What is needed: Below are some records. Copy every line in them that holds "lines".

*** Exercise data ***

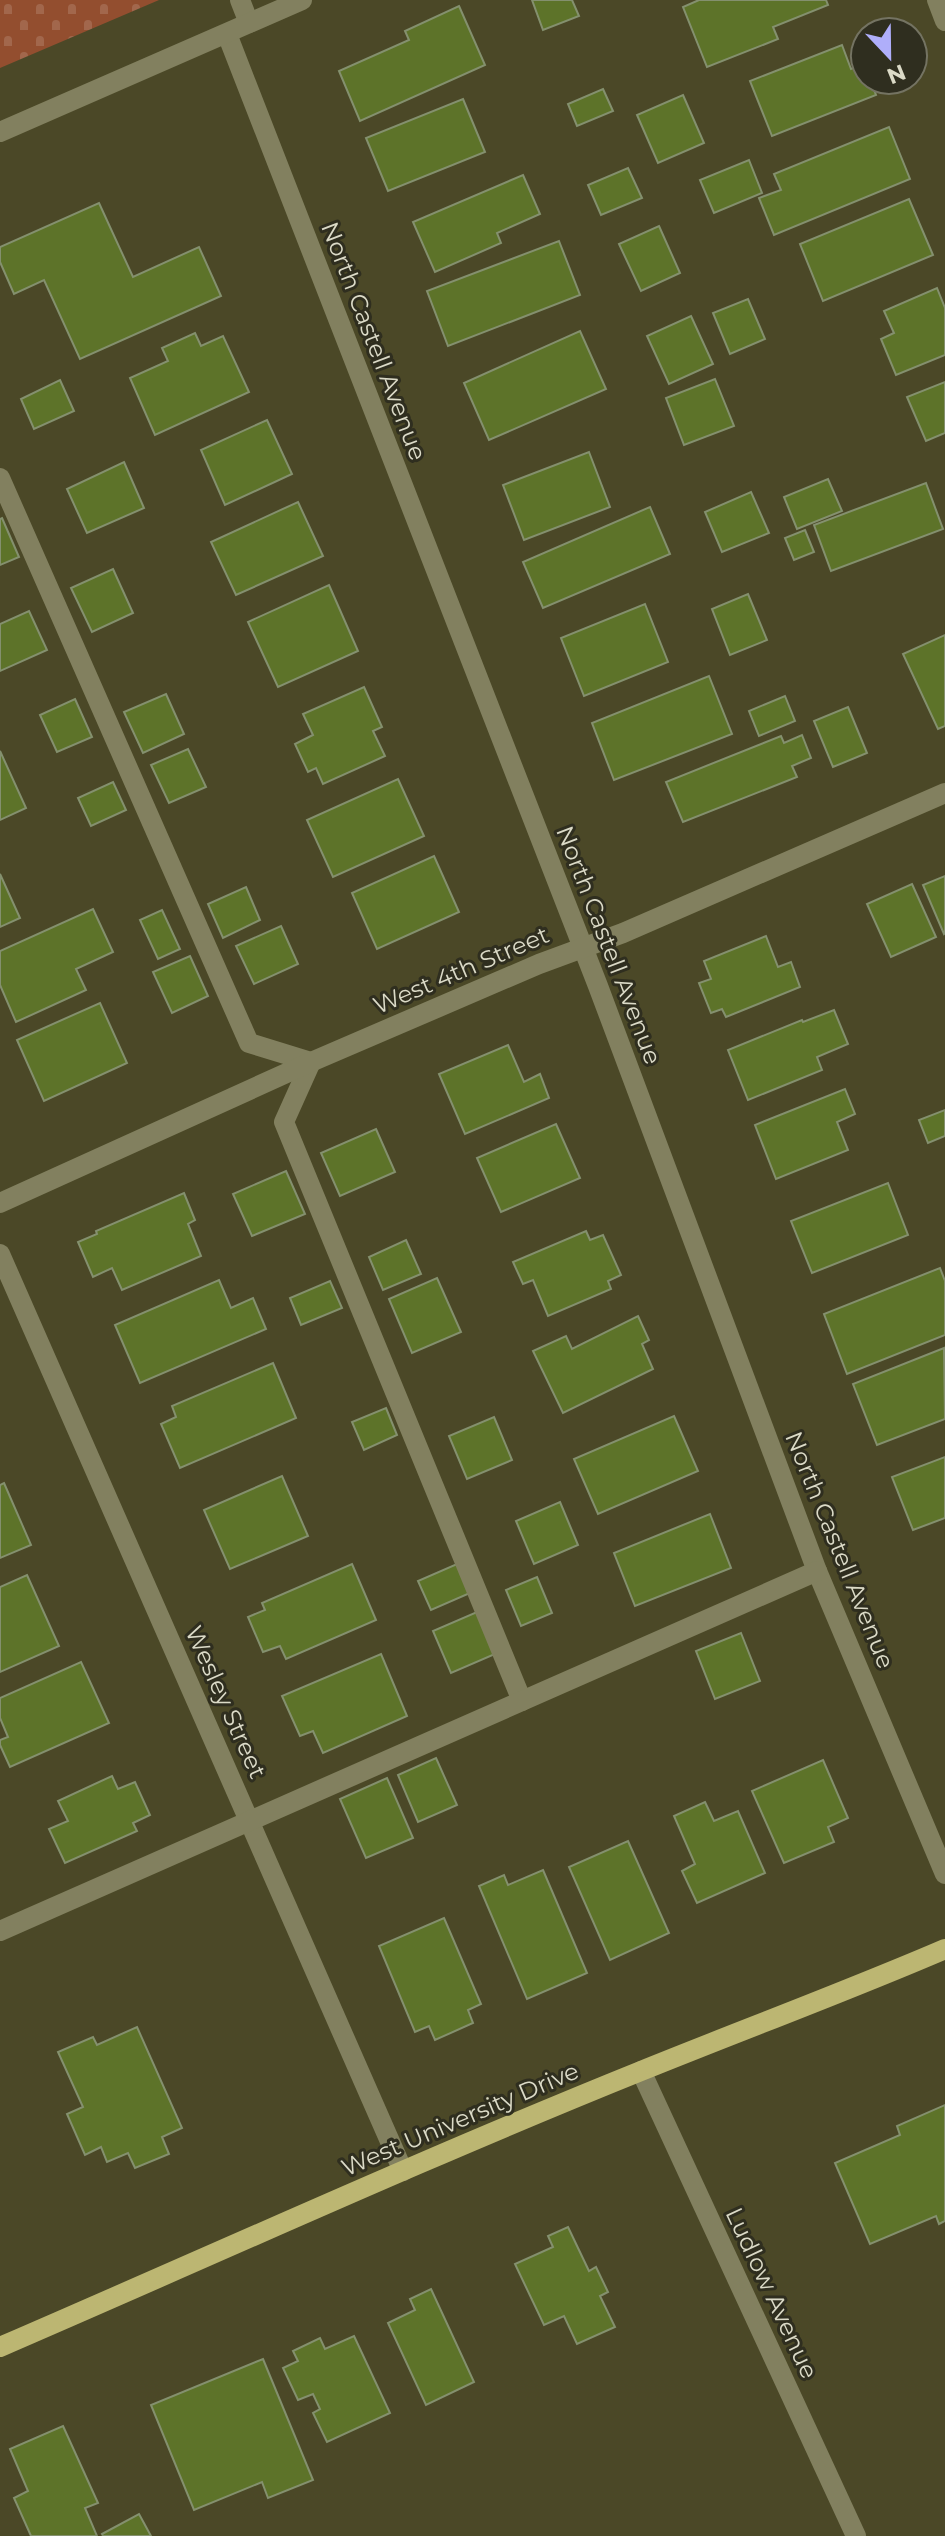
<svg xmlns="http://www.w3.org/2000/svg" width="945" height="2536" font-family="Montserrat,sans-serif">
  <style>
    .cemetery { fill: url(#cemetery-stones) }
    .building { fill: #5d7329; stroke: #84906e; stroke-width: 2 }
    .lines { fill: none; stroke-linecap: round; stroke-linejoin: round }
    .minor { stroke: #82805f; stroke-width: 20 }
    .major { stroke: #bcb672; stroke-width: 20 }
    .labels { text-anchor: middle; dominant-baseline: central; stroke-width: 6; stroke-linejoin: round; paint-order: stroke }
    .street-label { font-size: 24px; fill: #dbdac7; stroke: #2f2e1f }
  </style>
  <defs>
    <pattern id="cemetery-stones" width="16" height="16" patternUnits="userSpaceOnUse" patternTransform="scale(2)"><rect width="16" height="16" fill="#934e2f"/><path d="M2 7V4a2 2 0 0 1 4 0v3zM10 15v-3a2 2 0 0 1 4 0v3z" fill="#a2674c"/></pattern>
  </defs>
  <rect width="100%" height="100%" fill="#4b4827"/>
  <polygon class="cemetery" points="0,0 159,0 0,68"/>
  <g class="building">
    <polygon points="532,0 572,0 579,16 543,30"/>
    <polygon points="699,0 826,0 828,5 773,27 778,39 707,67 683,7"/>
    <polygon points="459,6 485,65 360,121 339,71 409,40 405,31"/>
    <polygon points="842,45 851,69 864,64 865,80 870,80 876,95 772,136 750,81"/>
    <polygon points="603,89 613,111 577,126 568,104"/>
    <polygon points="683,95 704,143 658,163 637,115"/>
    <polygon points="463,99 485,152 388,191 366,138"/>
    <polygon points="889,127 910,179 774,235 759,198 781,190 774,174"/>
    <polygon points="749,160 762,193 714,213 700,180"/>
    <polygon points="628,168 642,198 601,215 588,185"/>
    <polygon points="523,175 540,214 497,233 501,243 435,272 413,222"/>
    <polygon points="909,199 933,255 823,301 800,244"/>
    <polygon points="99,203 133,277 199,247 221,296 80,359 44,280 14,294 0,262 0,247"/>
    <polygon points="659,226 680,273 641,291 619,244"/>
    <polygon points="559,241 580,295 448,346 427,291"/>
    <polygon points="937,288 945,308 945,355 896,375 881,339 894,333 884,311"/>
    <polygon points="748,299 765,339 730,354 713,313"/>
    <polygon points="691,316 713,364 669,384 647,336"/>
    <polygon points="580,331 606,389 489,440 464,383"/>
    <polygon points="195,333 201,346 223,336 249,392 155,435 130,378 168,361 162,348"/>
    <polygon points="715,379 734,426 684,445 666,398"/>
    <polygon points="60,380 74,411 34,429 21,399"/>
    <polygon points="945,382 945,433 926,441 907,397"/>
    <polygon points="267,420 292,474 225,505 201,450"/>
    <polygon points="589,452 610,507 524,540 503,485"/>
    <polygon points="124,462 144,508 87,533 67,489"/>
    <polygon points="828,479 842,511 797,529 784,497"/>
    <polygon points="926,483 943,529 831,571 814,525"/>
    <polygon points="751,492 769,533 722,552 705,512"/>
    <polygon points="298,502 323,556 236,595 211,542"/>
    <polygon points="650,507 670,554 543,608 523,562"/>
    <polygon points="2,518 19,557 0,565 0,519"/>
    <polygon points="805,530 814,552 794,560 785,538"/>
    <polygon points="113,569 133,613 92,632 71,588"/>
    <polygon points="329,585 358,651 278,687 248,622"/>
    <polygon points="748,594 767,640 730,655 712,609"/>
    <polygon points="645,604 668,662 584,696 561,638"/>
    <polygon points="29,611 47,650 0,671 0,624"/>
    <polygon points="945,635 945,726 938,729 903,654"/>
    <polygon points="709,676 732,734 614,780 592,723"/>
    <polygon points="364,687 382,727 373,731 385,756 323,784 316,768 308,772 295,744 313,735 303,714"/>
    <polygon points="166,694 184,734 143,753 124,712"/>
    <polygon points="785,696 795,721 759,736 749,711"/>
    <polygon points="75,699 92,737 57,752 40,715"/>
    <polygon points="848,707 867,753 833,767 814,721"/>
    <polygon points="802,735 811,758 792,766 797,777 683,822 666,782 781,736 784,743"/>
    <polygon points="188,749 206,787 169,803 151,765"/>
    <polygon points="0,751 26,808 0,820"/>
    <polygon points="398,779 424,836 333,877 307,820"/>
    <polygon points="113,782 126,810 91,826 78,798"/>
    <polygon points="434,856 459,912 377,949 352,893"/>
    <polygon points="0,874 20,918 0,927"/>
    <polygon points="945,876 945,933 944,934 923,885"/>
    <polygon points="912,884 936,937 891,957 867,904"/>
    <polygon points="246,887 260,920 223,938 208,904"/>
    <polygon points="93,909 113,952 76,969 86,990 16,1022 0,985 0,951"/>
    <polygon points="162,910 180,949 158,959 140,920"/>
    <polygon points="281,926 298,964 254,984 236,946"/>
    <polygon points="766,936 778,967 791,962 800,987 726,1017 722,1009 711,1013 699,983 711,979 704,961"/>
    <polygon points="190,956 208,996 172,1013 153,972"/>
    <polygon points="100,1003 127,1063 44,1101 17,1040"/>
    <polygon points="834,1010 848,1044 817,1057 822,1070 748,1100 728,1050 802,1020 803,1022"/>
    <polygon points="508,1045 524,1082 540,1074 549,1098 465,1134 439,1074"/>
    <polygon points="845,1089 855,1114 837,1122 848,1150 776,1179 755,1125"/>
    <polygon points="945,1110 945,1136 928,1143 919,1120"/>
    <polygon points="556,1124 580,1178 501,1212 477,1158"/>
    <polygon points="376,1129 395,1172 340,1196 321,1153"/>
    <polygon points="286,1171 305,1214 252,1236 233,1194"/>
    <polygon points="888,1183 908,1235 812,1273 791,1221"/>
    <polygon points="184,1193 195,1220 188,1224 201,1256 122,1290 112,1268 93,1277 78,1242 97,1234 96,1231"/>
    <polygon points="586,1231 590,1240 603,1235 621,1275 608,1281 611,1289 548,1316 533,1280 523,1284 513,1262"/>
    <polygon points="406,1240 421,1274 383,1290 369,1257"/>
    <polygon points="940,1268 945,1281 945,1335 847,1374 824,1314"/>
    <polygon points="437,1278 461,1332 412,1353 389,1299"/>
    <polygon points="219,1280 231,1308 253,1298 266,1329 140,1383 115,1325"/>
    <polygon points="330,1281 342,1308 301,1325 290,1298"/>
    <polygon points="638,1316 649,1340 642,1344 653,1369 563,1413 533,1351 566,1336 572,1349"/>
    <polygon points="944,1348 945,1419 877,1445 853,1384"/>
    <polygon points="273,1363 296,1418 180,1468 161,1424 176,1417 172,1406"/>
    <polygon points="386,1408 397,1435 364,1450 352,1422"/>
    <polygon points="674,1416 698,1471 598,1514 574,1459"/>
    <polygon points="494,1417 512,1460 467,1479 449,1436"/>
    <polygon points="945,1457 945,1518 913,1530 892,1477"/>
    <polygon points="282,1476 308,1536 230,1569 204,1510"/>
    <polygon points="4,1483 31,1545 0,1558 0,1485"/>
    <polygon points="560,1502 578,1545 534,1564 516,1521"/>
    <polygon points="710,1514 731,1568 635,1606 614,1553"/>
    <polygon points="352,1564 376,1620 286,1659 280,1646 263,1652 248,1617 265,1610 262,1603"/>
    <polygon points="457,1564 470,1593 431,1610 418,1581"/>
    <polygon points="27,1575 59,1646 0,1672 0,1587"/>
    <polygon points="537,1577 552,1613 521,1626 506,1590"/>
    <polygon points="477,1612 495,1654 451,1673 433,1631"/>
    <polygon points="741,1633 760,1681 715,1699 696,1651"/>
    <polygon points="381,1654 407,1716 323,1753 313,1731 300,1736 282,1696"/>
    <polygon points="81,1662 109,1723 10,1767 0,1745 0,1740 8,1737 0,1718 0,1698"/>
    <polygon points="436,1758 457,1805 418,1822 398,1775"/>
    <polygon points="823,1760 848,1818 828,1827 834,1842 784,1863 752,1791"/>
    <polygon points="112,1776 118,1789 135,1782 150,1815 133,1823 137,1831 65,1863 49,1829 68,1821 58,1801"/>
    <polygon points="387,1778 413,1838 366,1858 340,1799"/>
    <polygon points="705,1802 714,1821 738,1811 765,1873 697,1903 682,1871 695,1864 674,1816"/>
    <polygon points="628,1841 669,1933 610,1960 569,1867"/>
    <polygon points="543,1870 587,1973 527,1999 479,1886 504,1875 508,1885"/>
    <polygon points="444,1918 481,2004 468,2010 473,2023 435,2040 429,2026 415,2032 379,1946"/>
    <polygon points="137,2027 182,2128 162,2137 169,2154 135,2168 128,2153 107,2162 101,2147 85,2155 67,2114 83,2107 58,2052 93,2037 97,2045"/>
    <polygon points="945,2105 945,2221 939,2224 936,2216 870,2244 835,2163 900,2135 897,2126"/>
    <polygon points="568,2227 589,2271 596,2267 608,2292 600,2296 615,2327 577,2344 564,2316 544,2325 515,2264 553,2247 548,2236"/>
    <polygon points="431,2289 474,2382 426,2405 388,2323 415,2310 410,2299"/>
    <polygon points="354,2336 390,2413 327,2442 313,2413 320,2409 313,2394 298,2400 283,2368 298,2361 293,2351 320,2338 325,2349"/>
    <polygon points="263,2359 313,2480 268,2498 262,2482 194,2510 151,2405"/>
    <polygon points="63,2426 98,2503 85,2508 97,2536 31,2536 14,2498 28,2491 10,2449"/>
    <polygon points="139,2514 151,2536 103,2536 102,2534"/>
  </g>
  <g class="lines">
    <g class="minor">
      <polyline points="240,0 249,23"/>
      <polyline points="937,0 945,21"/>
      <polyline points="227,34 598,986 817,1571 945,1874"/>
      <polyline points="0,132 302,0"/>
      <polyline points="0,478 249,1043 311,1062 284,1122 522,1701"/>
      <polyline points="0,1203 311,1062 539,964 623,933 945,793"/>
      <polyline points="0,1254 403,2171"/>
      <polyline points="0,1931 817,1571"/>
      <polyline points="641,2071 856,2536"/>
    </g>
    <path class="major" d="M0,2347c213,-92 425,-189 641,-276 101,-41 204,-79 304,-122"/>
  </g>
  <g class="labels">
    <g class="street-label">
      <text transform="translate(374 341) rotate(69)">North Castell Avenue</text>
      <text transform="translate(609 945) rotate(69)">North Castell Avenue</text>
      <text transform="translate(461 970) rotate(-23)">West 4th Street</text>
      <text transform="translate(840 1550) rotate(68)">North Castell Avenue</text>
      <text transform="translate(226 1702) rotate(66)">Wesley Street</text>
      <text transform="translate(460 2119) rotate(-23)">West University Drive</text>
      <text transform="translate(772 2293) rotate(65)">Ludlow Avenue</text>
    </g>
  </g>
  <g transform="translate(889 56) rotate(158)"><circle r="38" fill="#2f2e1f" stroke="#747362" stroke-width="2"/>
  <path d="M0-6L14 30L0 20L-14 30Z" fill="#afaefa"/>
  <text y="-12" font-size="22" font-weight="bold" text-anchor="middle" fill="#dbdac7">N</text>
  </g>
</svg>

*** End of Exercise data ***

Output below:
    .lines { fill: none; stroke-linecap: round; stroke-linejoin: round }
  <g class="lines">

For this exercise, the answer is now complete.